CPAC also invited Cornyn to speak, but Cornyn has declined, citing the fact that CPAC has endorsed Paxton.

Senate candidate and Texas Attorney General Ken Paxton speaks to supporters at a primary election night watch party in Dallas, on March 3.

If CPAC turns into a rallying moment for Paxton, that could make it even more difficult for Senate GOP leaders to get a Trump endorsement of Cornyn. And Paxton winning the May 26 runoff is clearly what Democrats would prefer, given his history of personal and official scandals.

In recent years, the right has demonstrated a knack for nominating problematic Senate candidates who imperil — and often lose — very winnable races. But the party is flirting with yet another major risk.

The Iran war is a much bigger focus right now, but don’t sleep on the Epstein files.

Much of the GOP base appears to have heeded Trump’s call for everyone to move on, but this is the kind of crowd where this issue once loomed very large.

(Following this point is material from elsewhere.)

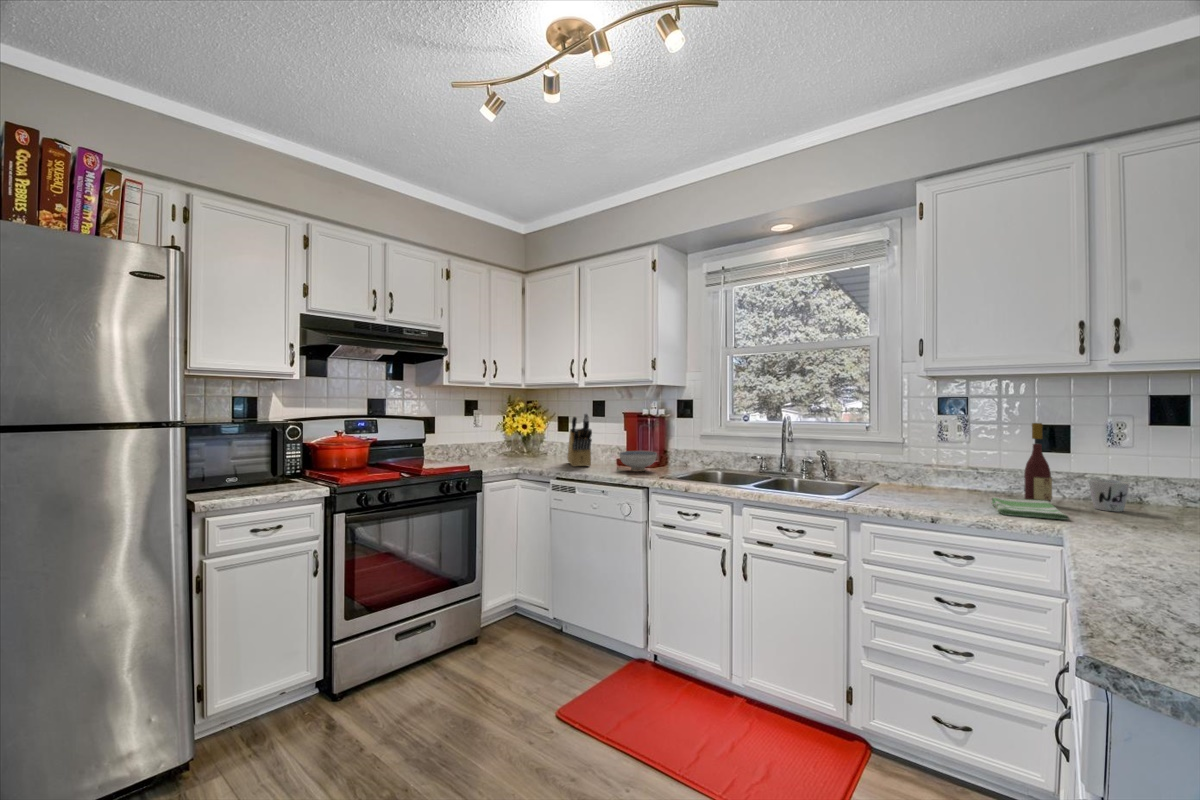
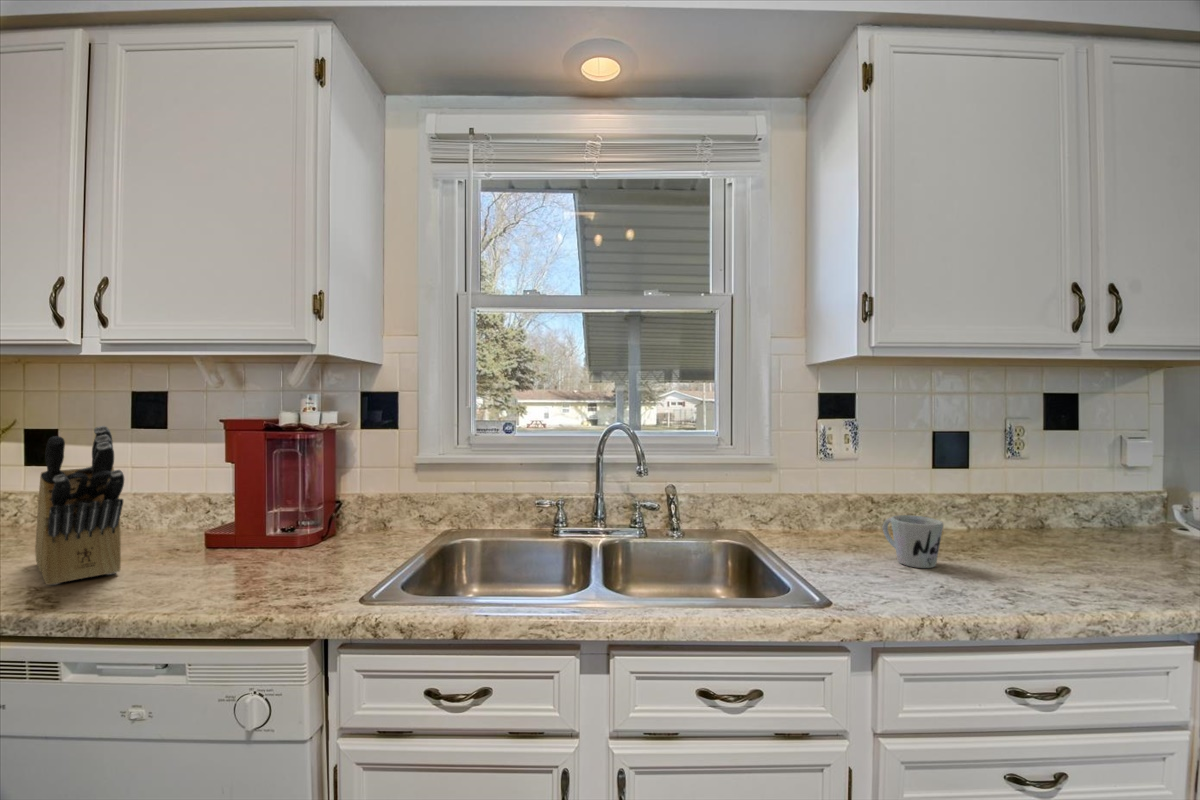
wine bottle: present [1024,423,1052,502] -> none [967,430,1007,553]
ceramic bowl: present [619,451,657,472] -> none [222,514,334,576]
mug: present [1089,479,1130,512] -> present [883,515,943,568]
dish towel: present [991,497,1069,519] -> none [976,550,1159,600]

There are also some key speakers with proximity to the issue. Those include Bannon, who had a cozy relationship with Epstein in his later years but has avoided a significant backlash on the right thus far.

They also include Deputy Attorney General Todd Blanche, who has been the public face of the DOJ’s release of the files, which hasn’t satisfied many Americans. And they include House Oversight Committee Chairman James Comer of Kentucky, whose committee has pursued subpoenas related to the Epstein files.

There are reasons to believe this event’s influence might be on the wane.

The list of speakers doesn’t exactly read like a who’s who of the conservative right. And the agenda doesn’t include Trump, Vance or many other high-profile Trump administration officials like Rubio.

(Those who are slated to appear include Education Secretary Linda McMahon, Agriculture Secretary Brooke Rollins, Federal Communications Commission Chairman Brendan Carr, border czar Tom Homan and Center for Medicare & Medicaid Services Administrator Mehmet Oz.)

Assuming Trump doesn’t add a last-minute appearance, it would be the first time he has skipped the event since he pulled out of it in 2016, citing a desire to stay on the campaign trail.

But that was at a time when CPAC was considerably less Trumpy. Since then, the event has served as an opportunity for him to rally the base and show much of it was in his corner.